South Korea’s consumer sentiment index reached 108.7 in June 2025, up from 101.8 in May. This is the highest point since June 2021.
Consumers’ 12-month median inflation expectation dropped to 2.4% in June from 2.6% in May. This is the lowest level recorded since October 2021.
Data from the Bank of Korea
The data was provided by the Bank of Korea, the central bank of South Korea.
The reading of 108.7 indicates growing optimism among households about the outlook for the economy, employment, and personal income. A figure above 100 generally implies that more consumers are positive than negative about future conditions. The seven-point surge over a single month reflects a relatively fast shift in sentiment, possibly driven by improving labour market conditions, gains in disposable income, or reduced price pressures.
Alongside this, the fall in inflation expectations from 2.6% to 2.4% suggests consumers anticipate slower price increases over the coming year. This is not merely a psychological shift. Lower anticipated inflation can affect actual consumer behaviour, encouraging spending rather than saving, and easing wage demands over time. It could also signal that household budgets are under less pressure, which may support broader consumption trends in the near term.
For us, what matters now is how this affects pricing in medium-term interest rate swaps and options. The Bank of Korea will likely view this data as a reason to maintain current policy direction, rather than respond with hikes or cuts immediately. Price stability expectations aligning with the 2% target add weight to the idea that the central bank has a little more breathing room. If inflation perceptions remain soft and sentiment holds higher, we might see upward pressure in near-term consumer spending indicators—providing a clearer signal for output growth potential.
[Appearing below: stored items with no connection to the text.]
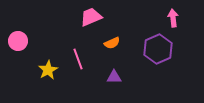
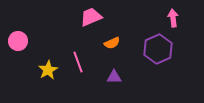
pink line: moved 3 px down
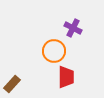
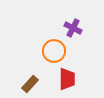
red trapezoid: moved 1 px right, 2 px down
brown rectangle: moved 18 px right
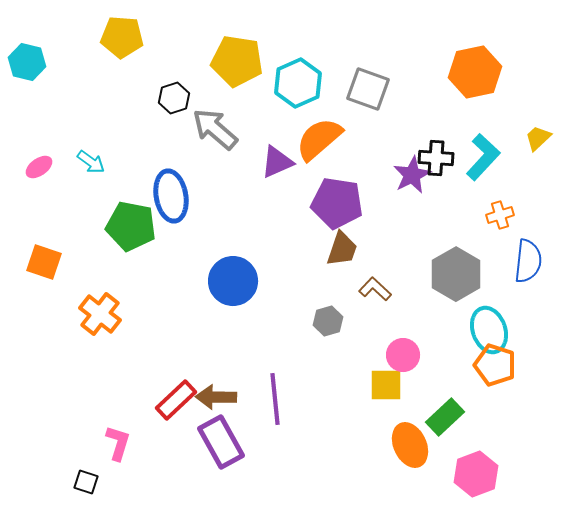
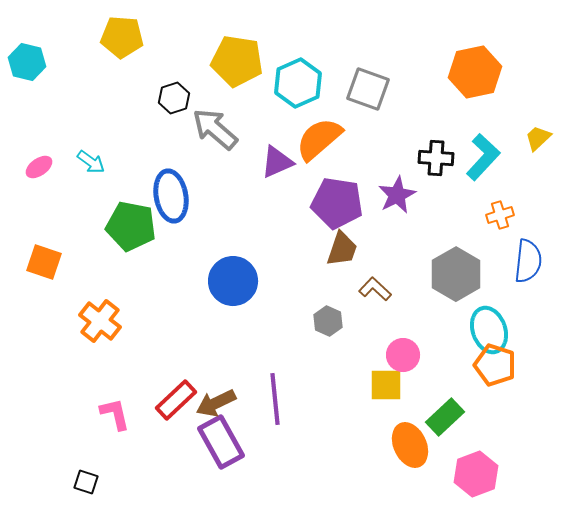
purple star at (412, 175): moved 15 px left, 20 px down
orange cross at (100, 314): moved 7 px down
gray hexagon at (328, 321): rotated 20 degrees counterclockwise
brown arrow at (216, 397): moved 6 px down; rotated 27 degrees counterclockwise
pink L-shape at (118, 443): moved 3 px left, 29 px up; rotated 30 degrees counterclockwise
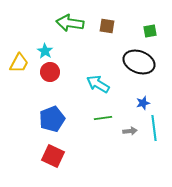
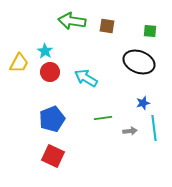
green arrow: moved 2 px right, 2 px up
green square: rotated 16 degrees clockwise
cyan arrow: moved 12 px left, 6 px up
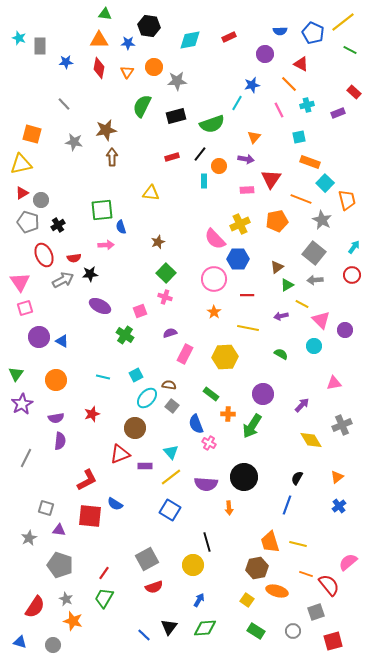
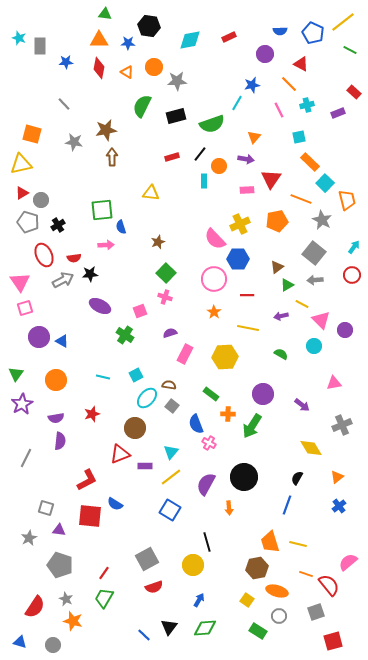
orange triangle at (127, 72): rotated 32 degrees counterclockwise
orange rectangle at (310, 162): rotated 24 degrees clockwise
purple arrow at (302, 405): rotated 84 degrees clockwise
yellow diamond at (311, 440): moved 8 px down
cyan triangle at (171, 452): rotated 21 degrees clockwise
purple semicircle at (206, 484): rotated 115 degrees clockwise
green rectangle at (256, 631): moved 2 px right
gray circle at (293, 631): moved 14 px left, 15 px up
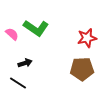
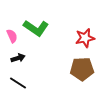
pink semicircle: moved 2 px down; rotated 24 degrees clockwise
red star: moved 2 px left
black arrow: moved 7 px left, 5 px up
Investor and Market Impact
Kim’s office will watch this closely. Investors pricing rate futures have already started responding to a more anchored inflation path, even if yields at the belly of the curve remain rangebound. With sentiment at four-year highs, the probability of any near-term easing visibly recedes. The reaction to this data hasn’t been loud in rate vol yet, but there’s scope for repositioning once we enter July and post-CPI trends firm up further.
What we should prepare for, then, is a shift in participants repositioning around inter-meeting expectations. For example, steepeners may draw flows if sentiment continues to build and the short-end remains tethered. Watch for risk reversals in short-dated KRW options: implieds may not catch the full move immediately, but deltas will show where the weight is falling.
As inflation expectations drift lower, that leaves compressed breakevens as a point of focus. Swaption desks may already be refining exposure—not because of what the data says today, but due to what it tells us about consumer-led demand patterns a few quarters out.
You won’t find many short-vol buyers fading this unless linked to specific hedges elsewhere. While some model-driven desks might still run neutral gamma, we’ve seen momentum traders reduce convexity shorts around this zone, preferring to step back until fresh macro catalysts bring direction.
We’ll stay alert to July’s business sentiment data. If that supports the current theme, then short-term vol structures could start walking higher, despite historicals still anchoring realised rates. Until then, the bias continues to lean towards a slight repricing of risk, rather than a wider macro adjustment.